In the present article, we collected intrinsic functional connectivity MRI data on 23 healthy subjects each scanned five times over 6 months. This unique data set allows us to assess the spatial distribution of intersubject variability while controlling for measurement instability based on intrasubject variance. This map of intersubject variability was then directly compared to maps of evolutionary cortical expansion, anatomical variability, and long-range integration and regional segregation (Sepulcre et al., 2010). Finally we performed a meta-analysis to explore how functional connectivity variability may relate to previously observed individual differences in cognition and behavior.

Results

Intersubject Connectivity Variability Is Nonuniformly Distributed across Brain Networks
Intersubject variability in intrinsic functional connectivity was quantified at each vertex of the brain surface after correction for nuisance variance (see Figures S1A and S1B, available online, and Experimental Procedures for the details).

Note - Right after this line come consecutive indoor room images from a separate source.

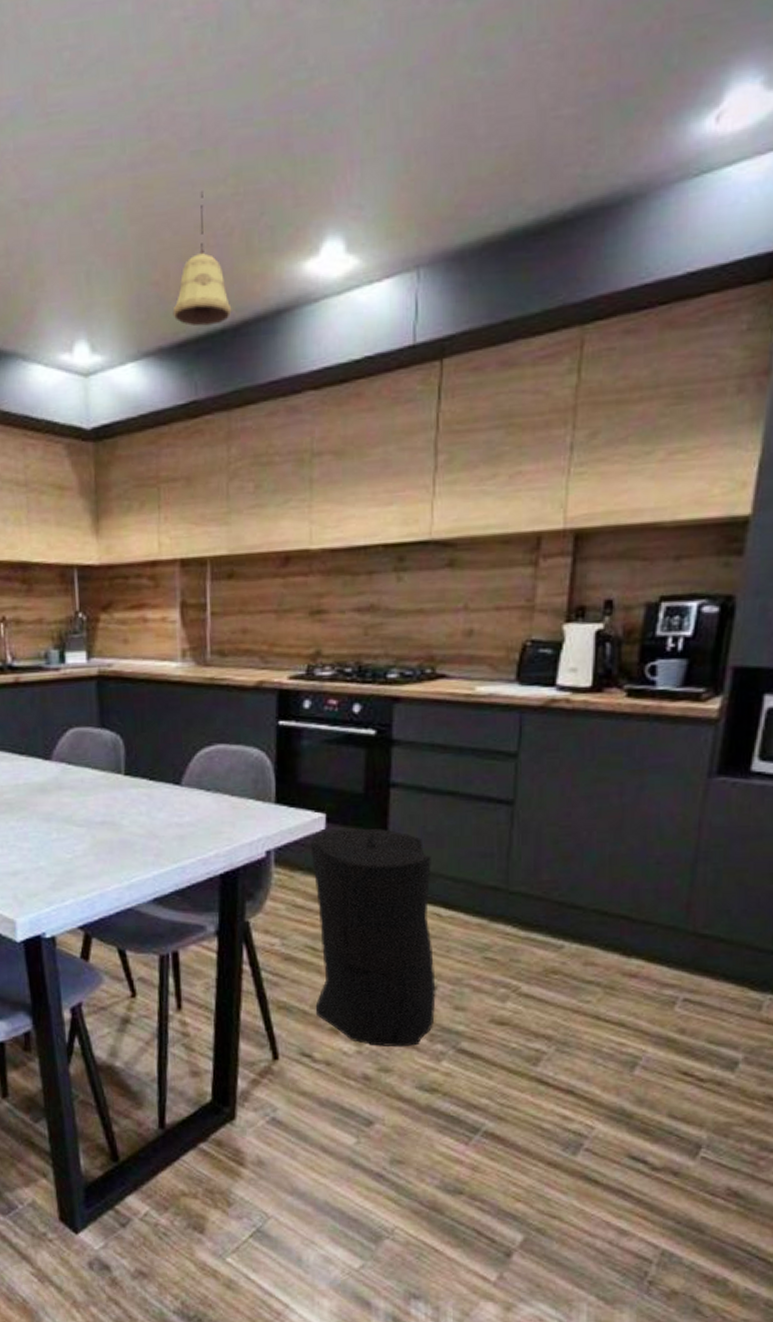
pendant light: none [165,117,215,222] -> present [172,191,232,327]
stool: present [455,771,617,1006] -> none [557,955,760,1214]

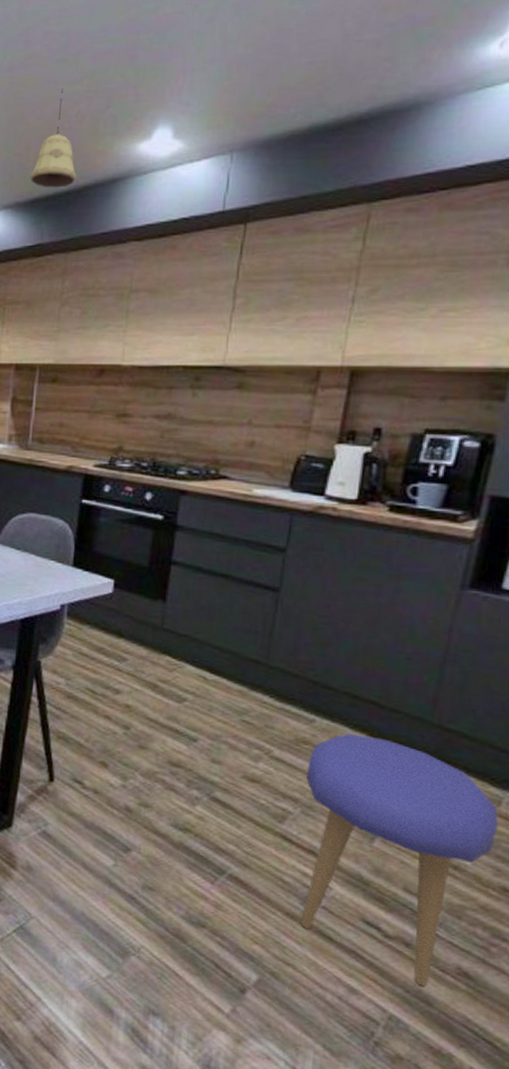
trash can: present [310,828,436,1047] -> none [89,594,202,788]
stool: none [557,955,760,1214] -> present [300,733,499,987]

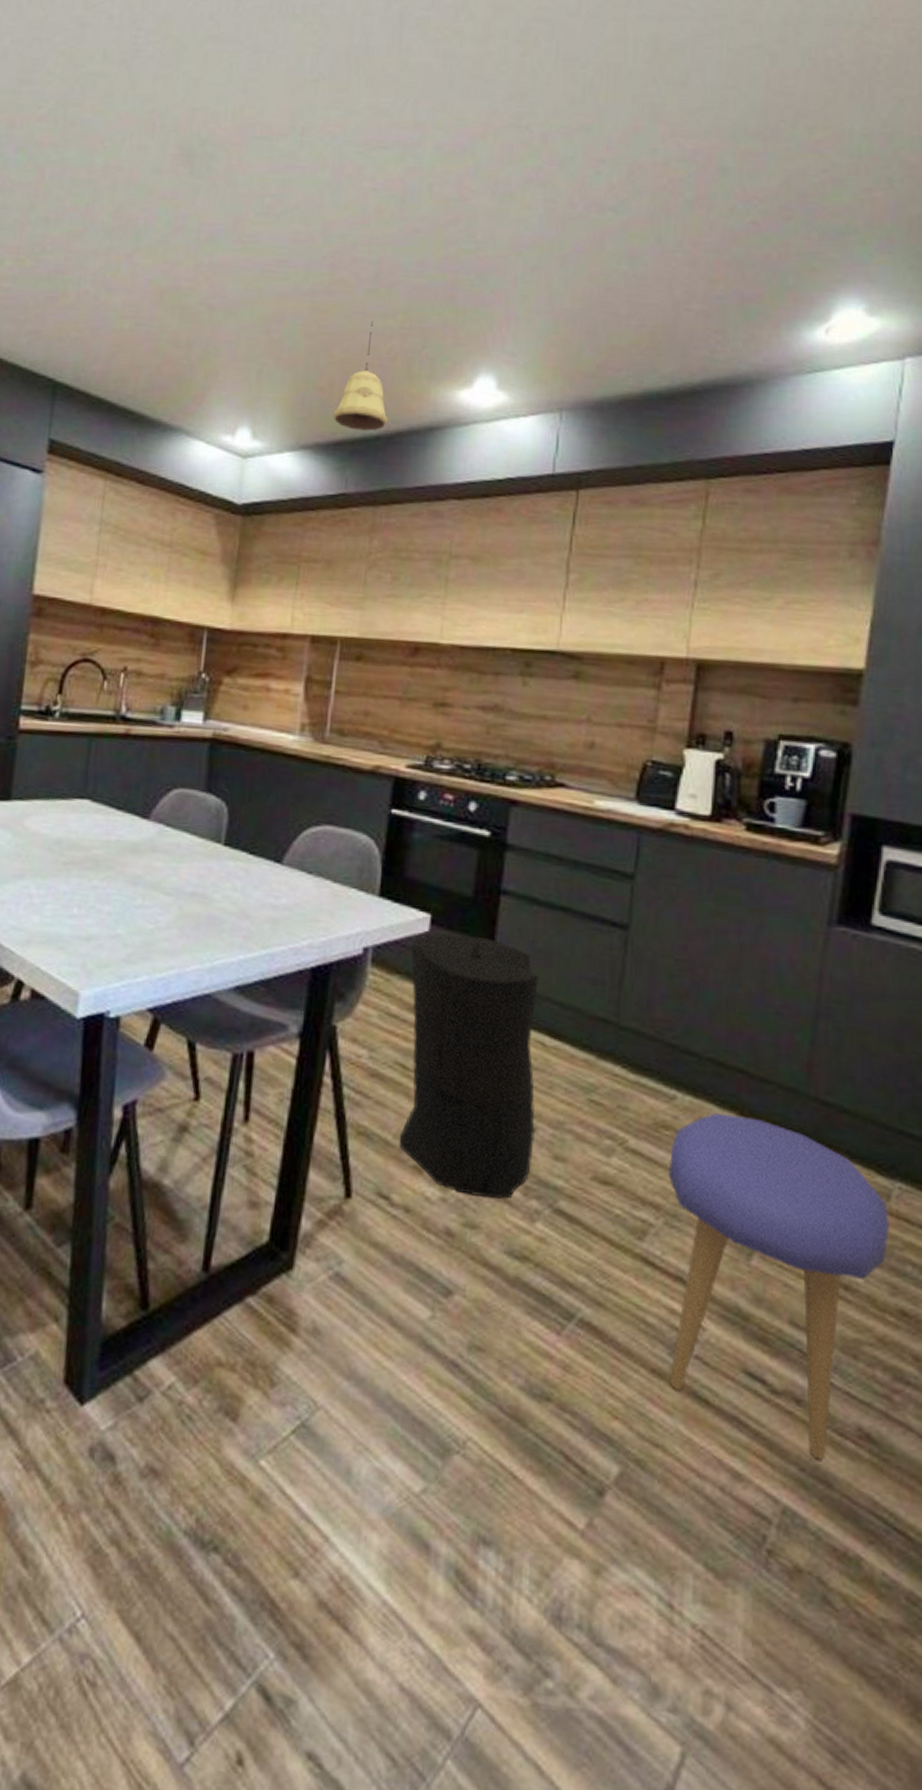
trash can: none [89,594,202,788] -> present [398,933,539,1200]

Intersubject variability demonstrated a nonuniform distribution across brain regions (Figure 1). Individual differences were largest in heteromodal association cortex including the lateral prefrontal lobe and the temporal-parietal junction and minimal in unimodal sensory and motor cortices. Functional variability was also assessed within 7 specific brain networks (Yeo et al., 2011; Figure 2, top row). Intersubject variability within the boundary of each network was averaged and compared (Figure 2). We found that frontoparietal control and attentional networks demonstrated a high level of functional variability, whereas sensory-motor and visual systems were least variable. The default network demonstrated a moderate level of variability, which is lower than that of frontoparietal and attentional networks, but higher than the variability of sensorimotor and visual networks.